- YOUR INSTRUCTIONS: Reproduce word for word the stretch of the items below, from the line containing "Pictured in the photo that follows: a ruler, photographed" through the line containing "Indicated value: 9.2 (cm)", and leave the pictures out of your answer.
(Beginning of RECORDS FOR THE EXERCISE)
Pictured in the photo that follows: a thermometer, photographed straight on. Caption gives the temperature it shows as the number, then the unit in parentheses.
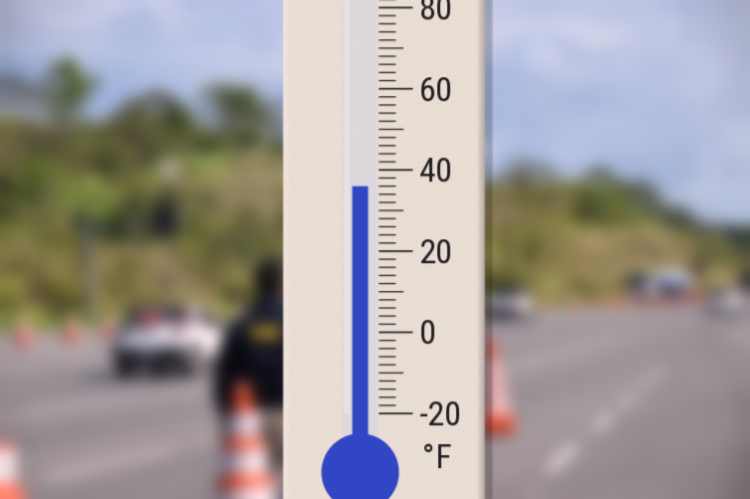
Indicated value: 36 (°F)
(End of RECORDS FOR THE EXERCISE)
(Beginning of RECORDS FOR THE EXERCISE)
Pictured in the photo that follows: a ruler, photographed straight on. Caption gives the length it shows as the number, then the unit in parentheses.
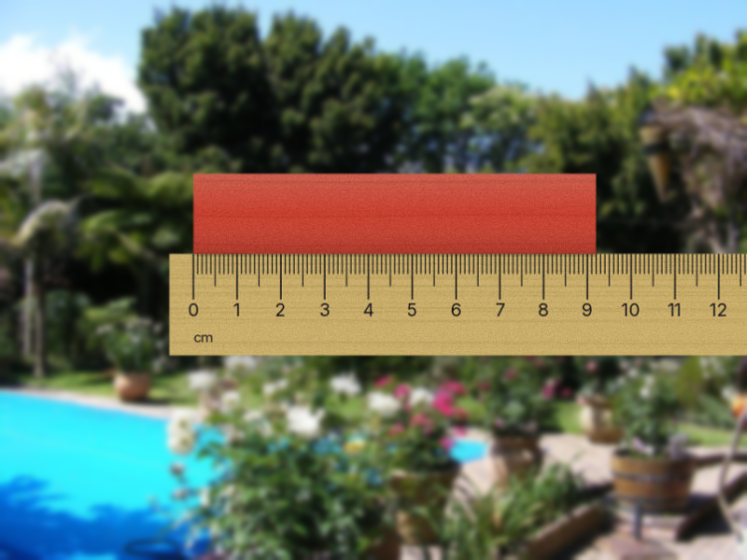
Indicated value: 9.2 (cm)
(End of RECORDS FOR THE EXERCISE)
(Beginning of RECORDS FOR THE EXERCISE)
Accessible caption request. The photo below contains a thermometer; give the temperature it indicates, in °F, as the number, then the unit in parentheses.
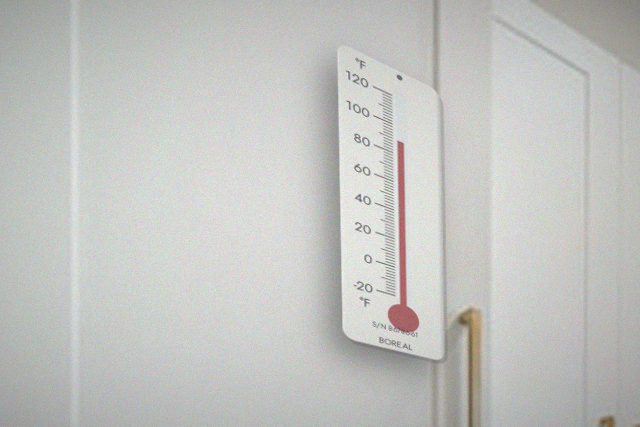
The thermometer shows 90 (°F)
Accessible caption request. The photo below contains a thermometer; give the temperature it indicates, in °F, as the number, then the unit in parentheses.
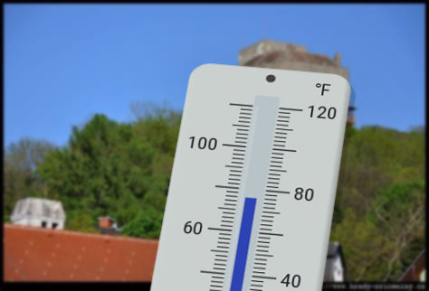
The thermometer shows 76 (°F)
(End of RECORDS FOR THE EXERCISE)
- TASK RESPONSE:
Pictured in the photo that follows: a ruler, photographed straight on. Caption gives the length it shows as the number, then the unit in parentheses.
Indicated value: 9.2 (cm)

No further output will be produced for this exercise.